Lassen Sie mich Ihnen Folgendes mitteilen: Die Moscheen, die auf Ihren Befehl hin gestürmt wurden, sind mit die eifrigsten, wenn es um die Bekämpfung von gewaltfördernden Ideologien geht. In denselben Räumlichkeiten, die Ihre Männer mit Ihren Hunden verunreinigt haben, fördern die dort aktiven Muslime jeden Tag aufs Neue den gesellschaftlichen Zusammenhalt. Sie sorgen dafür, dass die Mitglieder und Besucher der Moscheen zu Vorbildern der Gesellschaft heranwachsen. Dieselben Gemeinden, die Sie haben stürmen lassen, motivieren und unterstützen die kommenden Generationen in der Aufgabe, sich zu bilden, Berufe zu erlernen und der liebenswürdigen und freundlichen deutschen Bevölkerung, als dessen Teil sie sich verstehen, etwas zurückzugeben. Die Gemeinden waren darin bisher um Lichtjahre erfolgreicher als Ihr Verfassungsschutz im Kampf gegen die Islamfeindlichkeit.

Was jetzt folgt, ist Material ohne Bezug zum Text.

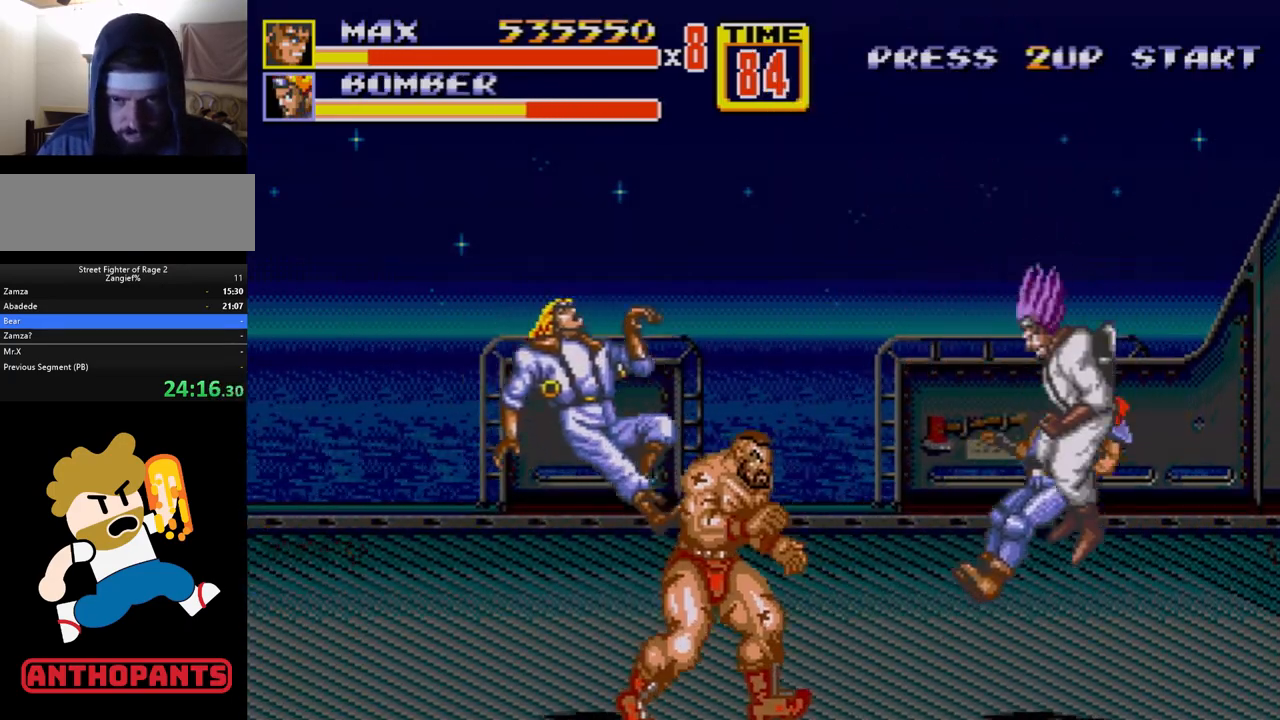
{"dt_ms": 500, "buttons": [], "events": [[33, "DPAD_RIGHT", "down"], [117, "DPAD_UP", "down"], [250, "DPAD_UP", "up"], [283, "DPAD_RIGHT", "up"], [350, "C", "down"], [483, "C", "up"]]}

Das alles aber können Sie nicht wissen, weil Sie keine dieser Moscheen jemals besucht haben. Und Sie werden sie auch in Zukunft nicht besuchen. Nicht, weil die Türen für Sie nicht offen ständen – das tun sie auch nach Ihrer abscheulichen Tat –, sondern weil Ihre antichristliche Überheblichkeit Sie davon abhalten wird, jemals eine dieser heiligen Moscheen aufzusuchen.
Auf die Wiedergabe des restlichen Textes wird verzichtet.